[Stored data entries]

.....

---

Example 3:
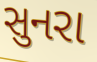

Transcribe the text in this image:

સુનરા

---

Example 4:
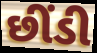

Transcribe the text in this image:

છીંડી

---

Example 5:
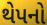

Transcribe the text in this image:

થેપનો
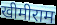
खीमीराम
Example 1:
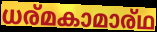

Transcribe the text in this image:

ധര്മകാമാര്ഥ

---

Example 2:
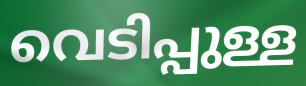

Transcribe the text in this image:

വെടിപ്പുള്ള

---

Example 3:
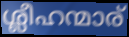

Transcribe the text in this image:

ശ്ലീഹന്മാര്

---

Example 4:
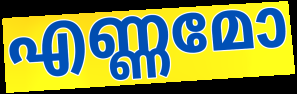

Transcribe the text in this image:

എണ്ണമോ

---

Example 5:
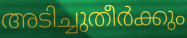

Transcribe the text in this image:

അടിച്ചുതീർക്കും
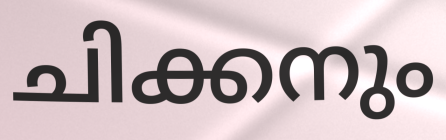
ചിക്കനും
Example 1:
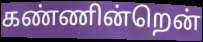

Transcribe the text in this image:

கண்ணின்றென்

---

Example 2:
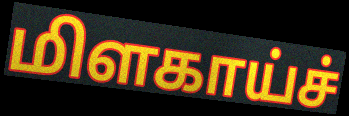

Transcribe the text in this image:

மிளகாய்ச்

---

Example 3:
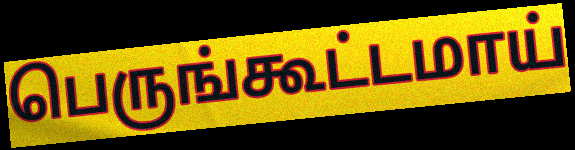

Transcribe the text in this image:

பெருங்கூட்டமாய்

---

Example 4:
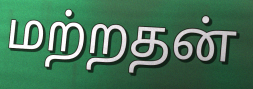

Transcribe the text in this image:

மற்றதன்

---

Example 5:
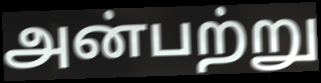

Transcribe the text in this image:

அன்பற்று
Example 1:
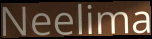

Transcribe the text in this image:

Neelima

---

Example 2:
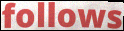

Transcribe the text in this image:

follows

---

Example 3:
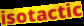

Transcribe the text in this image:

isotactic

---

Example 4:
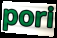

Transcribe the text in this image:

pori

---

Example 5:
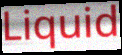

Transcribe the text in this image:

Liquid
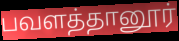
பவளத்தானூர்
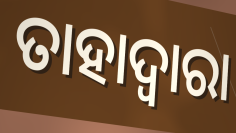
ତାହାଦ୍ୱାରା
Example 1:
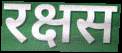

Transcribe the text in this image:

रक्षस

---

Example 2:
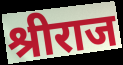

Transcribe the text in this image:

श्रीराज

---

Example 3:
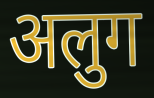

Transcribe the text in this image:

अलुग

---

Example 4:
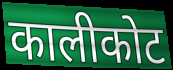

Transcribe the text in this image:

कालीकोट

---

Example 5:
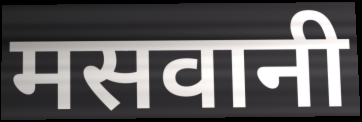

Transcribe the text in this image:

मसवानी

.....

Please output all of the entries exactly as they appear, with no pictures.

**Task answer**
---

Example 3:

Transcribe the text in this image:

સુનરા

---

Example 4:

Transcribe the text in this image:

છીંડી

---

Example 5:

Transcribe the text in this image:

થેપનો
खीमीराम
Example 1:

Transcribe the text in this image:

ധര്മകാമാര്ഥ

---

Example 2:

Transcribe the text in this image:

വെടിപ്പുള്ള

---

Example 3:

Transcribe the text in this image:

ശ്ലീഹന്മാര്

---

Example 4:

Transcribe the text in this image:

എണ്ണമോ

---

Example 5:

Transcribe the text in this image:

അടിച്ചുതീർക്കും
ചിക്കനും
Example 1:

Transcribe the text in this image:

கண்ணின்றென்

---

Example 2:

Transcribe the text in this image:

மிளகாய்ச்

---

Example 3:

Transcribe the text in this image:

பெருங்கூட்டமாய்

---

Example 4:

Transcribe the text in this image:

மற்றதன்

---

Example 5:

Transcribe the text in this image:

அன்பற்று
Example 1:

Transcribe the text in this image:

Neelima

---

Example 2:

Transcribe the text in this image:

follows

---

Example 3:

Transcribe the text in this image:

isotactic

---

Example 4:

Transcribe the text in this image:

pori

---

Example 5:

Transcribe the text in this image:

Liquid
பவளத்தானூர்
ତାହାଦ୍ୱାରା
Example 1:

Transcribe the text in this image:

रक्षस

---

Example 2:

Transcribe the text in this image:

श्रीराज

---

Example 3:

Transcribe the text in this image:

अलुग

---

Example 4:

Transcribe the text in this image:

कालीकोट

---

Example 5:

Transcribe the text in this image:

मसवानी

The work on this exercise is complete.